When I was a copy editor at an advertising agency, reviewing professional writers' work, I experienced a-many of moments of doubt.
I must be wrong because this writer who is decades older than me surely didn't mess up, right? I can't be the only one to know about this rule, yet here is the twelfth error I see today. Is this a real grammar rule or is it my preference?
I Googled my little heart out in constant search of validation for my edits (which in turn made me a better editor and a better writer).
This process of jumping over a rainbow of language research led me to learn I was wrong (and right) about a word's definition I had thought I understood for years.
I had out my purple pen (me and my head editor were anit-red pen gals), and I was reading through some press release, some article, some advertisement.
"Peruse the operation manual..."
That cannot be right, I thought, coming upon this usage.
**EXAMPLE HAS BEEN CRAFTED IN LALA LAND. NO OPERATIONAL MANUAL WOULD USE THE WORD "PERUSE," I DON'T THINK. BUT THIS HELPS GET THE POINT ACROSS.**
I grew up thinking peruse meant "to read in a casual or leisurely way." Operational manuals will most likely be perused, but they shouldn't be.
I perused my text books.

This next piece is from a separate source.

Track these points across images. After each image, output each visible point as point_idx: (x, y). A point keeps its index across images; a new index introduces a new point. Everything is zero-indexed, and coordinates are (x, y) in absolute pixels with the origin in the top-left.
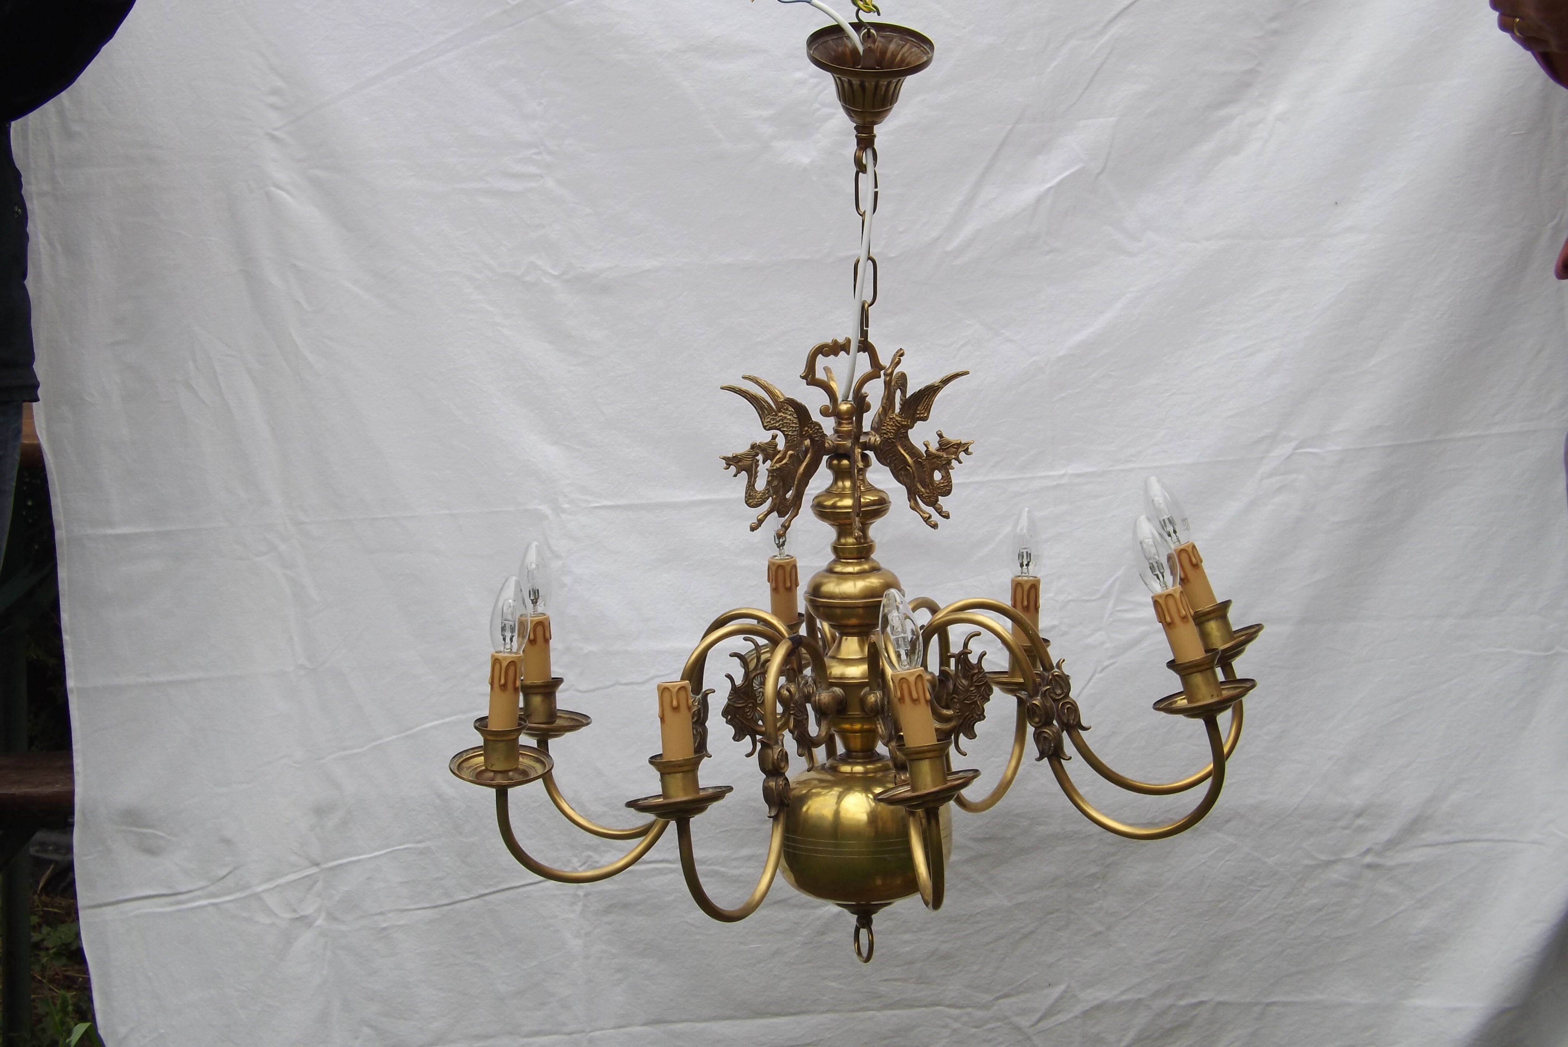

I perused that New Yorker article. I perused the baby books that told me how to care for my foal.
Well stamp my hoof if it wasn't opposite day up in the dictionary.
I dug into my Merriam-Webster and read:
1. To examine or consider with attention and in detail. To study.
I could handle being wrong. I could deal with feeling a small bit of embarrassment, wondering how often I had used the word peruse incorrectly and who had thought of me as a word-lover-wannabe. I have learned my greatest lessons from being wrong. I would not forget this new definition, no Merlin.
I continued reading the alternative definitions. Cue a mouth drop when I came upon entry No. 2: "To look over or through in a casual or cursory manner."
There had to be an error.
I chucked my physical dictionary to the ground and took to the magical internet. The internet corroborated what the book said (my how backwards that seems).
Peruse had two different and opposite meanings.
I thought surely peruse must be a word in a category of its own. My friends, there are others. There are simple words we use every day to express opposite meanings that we don't even think about (I'm speaking for myself; perhaps you are some deep word investigator who is chuckling at my language innocence).
Editrix Grammar Girl spoke (and wrote) about Janus words. Check out her post if you want to see how some words can be both black and white.
And with that, I wish you a very happy Wednesday. May you have enjoyed perusing this blog post, whatever that means to you.